• _Textauszug_
══════

In jüngster Zeit entwickelt sich Zeitpolitik als neues Politikfeld. Zeitliche Engpässe treten nicht nur im Alltag, sondern auch im Lebenslauf auf. In der sogenannten Rush Hour des Lebens zwischen etwa 25 und 45 Jahren fallen Berufseinstieg, Karriereverläufe und Familiengründung zusammen. Eine Entzerrung dieser sehr dichten Lebenszeit kann durch die Politik unterstützt werden (z. B. Familiengründung in der Ausbildung, Aufhebung starrer Altersgrenzen). Aber auch Unternehmen müssen umdenken: Mitarbeitende sind auch über 50 sowohl fortbildungswillig als auch leistungsfähig und sie verfügen in einem hohen Maß über Erfahrungswissen.

Der Austausch von Menschen im „Zeitwohlstand“ mit denen in Zeitnot ist ein weiteres politisch zu gestaltendes Feld.

══════

• _Aufgabenstellung_
Schreiben Sie den Textauszug über Zeitpolitik im Anschluss an seinen letzten Satz weiter. Die Einträge stammen aus einer anderen Quelle als der Textauszug.

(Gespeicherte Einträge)
══════

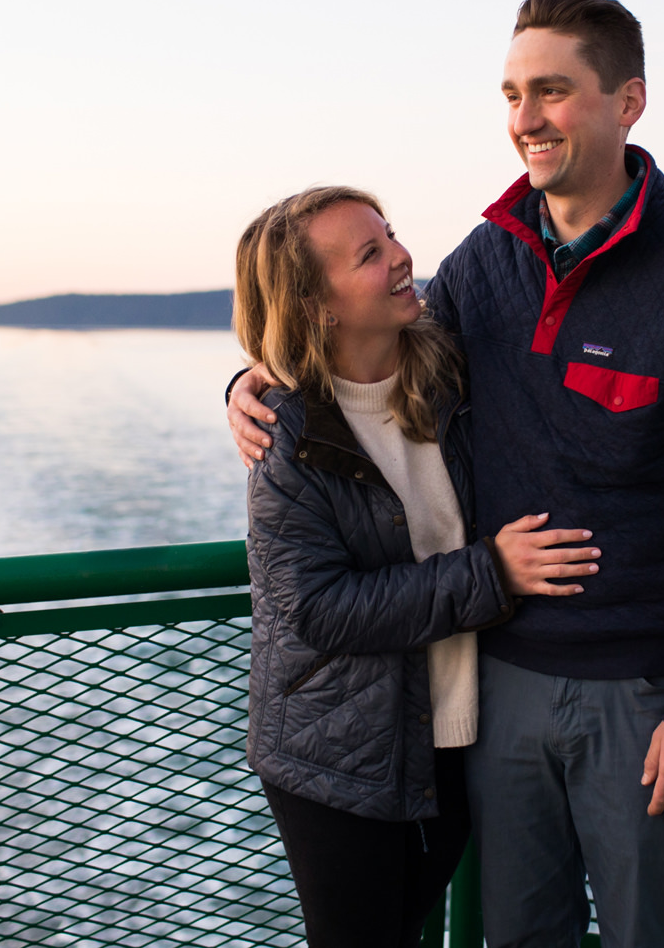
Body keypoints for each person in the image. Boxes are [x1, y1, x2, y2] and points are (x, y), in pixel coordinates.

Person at [230, 0, 664, 947]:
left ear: (628, 102)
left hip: (642, 697)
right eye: (510, 94)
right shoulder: (487, 262)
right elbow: (356, 348)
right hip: (497, 690)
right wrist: (255, 381)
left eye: (552, 91)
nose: (525, 119)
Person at [234, 184, 602, 948]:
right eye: (370, 254)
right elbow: (321, 610)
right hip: (341, 753)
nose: (402, 257)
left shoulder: (453, 376)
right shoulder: (286, 438)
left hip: (459, 737)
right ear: (317, 306)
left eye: (391, 234)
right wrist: (491, 573)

══════

• _Lösung_
  • Die eaf weist darauf hin, dass der innerfamiliäre Austausch an Unterstützung nach wie vor hoch ist. Aber mitunter sind große Entfernungen hinderlich und auch nicht alle können auf familiäre Hilfe zurückgreifen. Ein breitgefächertes Angebot ist daher notwendig. Familienzentren, Mehrgenerationenhäuser, Pflegestützpunkte, Bibliotheken oder Schulen in ländlichen Gebieten sind zum Teil schon wirksame Kristallisationspunkte für solche Netzwerke.

7) Quotierung für Aufsichtsräte und Führungspositionen

In Norwegen hat es begonnen und viele europäische Länder sind diesem Beispiel inzwischen gefolgt: die Quotierung von Frauensitzen in Aufsichtsräten. Dabei hat sich auch hierzulande gezeigt, dass ohne Quoten eine Besetzung von Spitzenämtern mit Frauen nur sehr mühsam voranschreitet. Dabei darf sich eine gesetzliche Regelung nicht auf Aufsichtsräte beschränken, sondern muss auch Vorstände miteinbeziehen, damit sich endlich in den Unternehmenskulturen etwas ändert.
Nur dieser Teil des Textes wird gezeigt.